Problem to work on: The data below is to be written out exactly, with no pictures.

Data extract:
________

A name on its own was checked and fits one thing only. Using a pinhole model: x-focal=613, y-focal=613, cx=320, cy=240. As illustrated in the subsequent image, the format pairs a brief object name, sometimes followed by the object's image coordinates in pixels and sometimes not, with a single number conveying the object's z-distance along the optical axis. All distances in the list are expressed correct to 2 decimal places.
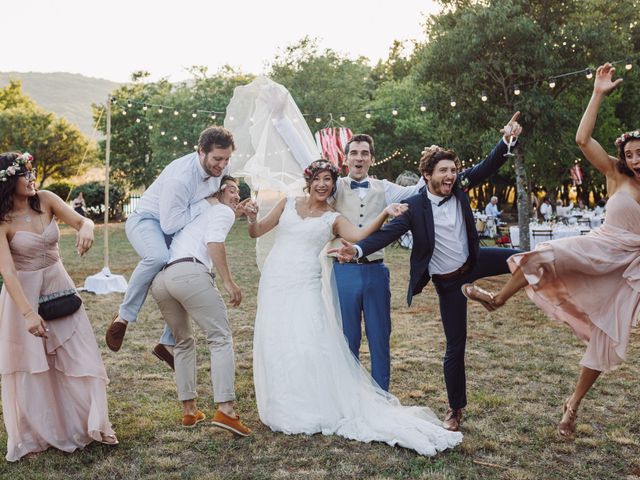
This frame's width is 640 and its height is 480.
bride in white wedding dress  4.11
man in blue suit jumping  4.02
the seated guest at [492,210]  22.64
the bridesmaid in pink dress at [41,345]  3.74
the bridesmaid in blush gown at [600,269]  3.86
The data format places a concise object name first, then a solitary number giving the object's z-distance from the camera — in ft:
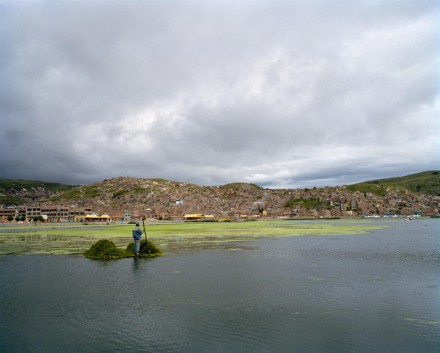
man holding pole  117.15
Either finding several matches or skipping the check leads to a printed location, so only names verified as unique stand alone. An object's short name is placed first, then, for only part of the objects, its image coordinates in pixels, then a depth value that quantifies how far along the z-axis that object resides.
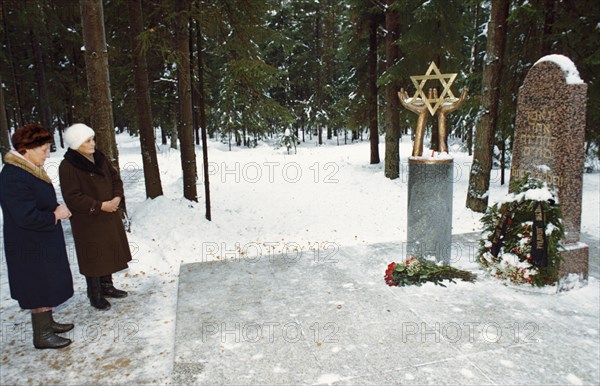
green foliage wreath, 5.32
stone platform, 3.68
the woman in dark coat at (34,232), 3.86
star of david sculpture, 5.79
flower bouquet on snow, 5.70
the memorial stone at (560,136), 5.31
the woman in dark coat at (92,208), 4.57
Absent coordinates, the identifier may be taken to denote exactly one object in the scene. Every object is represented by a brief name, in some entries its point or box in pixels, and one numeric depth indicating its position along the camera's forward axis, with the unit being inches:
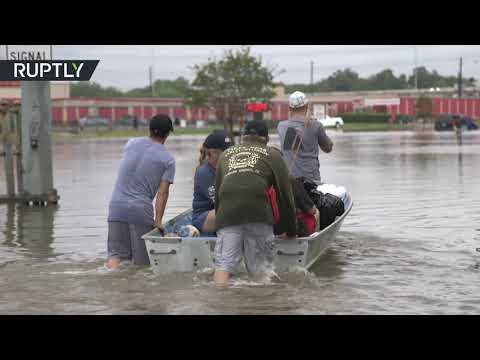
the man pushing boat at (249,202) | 344.2
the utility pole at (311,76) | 5731.3
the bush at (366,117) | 3961.6
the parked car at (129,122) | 3535.9
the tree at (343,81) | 7199.8
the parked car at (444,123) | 2874.0
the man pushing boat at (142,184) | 384.8
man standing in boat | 446.6
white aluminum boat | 373.1
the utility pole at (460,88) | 4636.3
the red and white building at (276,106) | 4192.9
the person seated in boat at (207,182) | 382.3
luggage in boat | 430.6
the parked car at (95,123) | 3427.7
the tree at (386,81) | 7096.5
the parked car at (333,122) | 3248.0
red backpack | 353.1
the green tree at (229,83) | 2269.9
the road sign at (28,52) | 613.0
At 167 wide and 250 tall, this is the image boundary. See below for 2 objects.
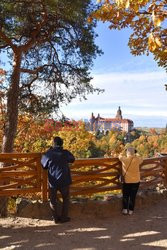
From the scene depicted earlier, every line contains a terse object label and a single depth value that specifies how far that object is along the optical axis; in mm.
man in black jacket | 7309
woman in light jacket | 8313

________

Output of the task:
A name on its own was checked and fits one thing only. Using a pinhole model: x-focal=613, y-focal=613, cx=320, cy=240. As illustrated in the subsequent image, the format pairs a brief object name, sometimes followed by the object's image coordinates in pixels and sometimes not, with a single number conveying the object's z-distance along the optical axis. All distances in the list are expressed correct to 2 decimal places.
This frame's width is 640 and its height is 480.
bride in white wedding dress  4.11
man in blue suit jumping  4.02
the seated guest at [492,210]  22.64
the bridesmaid in pink dress at [41,345]  3.74
the bridesmaid in blush gown at [600,269]  3.86
The data format places a concise object name first, then a solitary number giving the object's z-distance from the camera — in ft:
man holding pole  117.15
Either finding several matches or skipping the check leads to a printed location, so only names verified as unique stand alone. An object's short name is placed first, then, for only part of the objects, its image coordinates in pixels, then a depth value that quantifies how far along the z-axis that object resides.
green foliage wreath, 5.32
stone platform, 3.68
the woman in dark coat at (34,232), 3.86
star of david sculpture, 5.79
flower bouquet on snow, 5.70
the memorial stone at (560,136), 5.31
the woman in dark coat at (92,208), 4.57
Absent coordinates, the identifier may be taken to denote exactly one object in the scene. Every object is represented by a brief name, in some entries its point or box in pixels, and one numeric depth indicating its position along the camera's forward axis, with the unit being inches:
the man pushing boat at (249,202) | 344.2
the utility pole at (311,76) | 5731.3
the bush at (366,117) | 3961.6
the parked car at (129,122) | 3535.9
the tree at (343,81) | 7199.8
the parked car at (444,123) | 2874.0
the man pushing boat at (142,184) | 384.8
man standing in boat | 446.6
white aluminum boat | 373.1
the utility pole at (460,88) | 4636.3
the red and white building at (276,106) | 4192.9
the person seated in boat at (207,182) | 382.3
luggage in boat | 430.6
the parked car at (95,123) | 3427.7
the tree at (386,81) | 7096.5
the parked car at (333,122) | 3248.0
red backpack | 353.1
the green tree at (229,83) | 2269.9
the road sign at (28,52) | 613.0
At 167 wide and 250 tall, this is the image boundary. See below for 2 objects.
From the scene depicted earlier, every line contains a terse object label and a single depth value that specifies how far that object is along the optical axis; in mm.
man in black jacket | 7309
woman in light jacket | 8313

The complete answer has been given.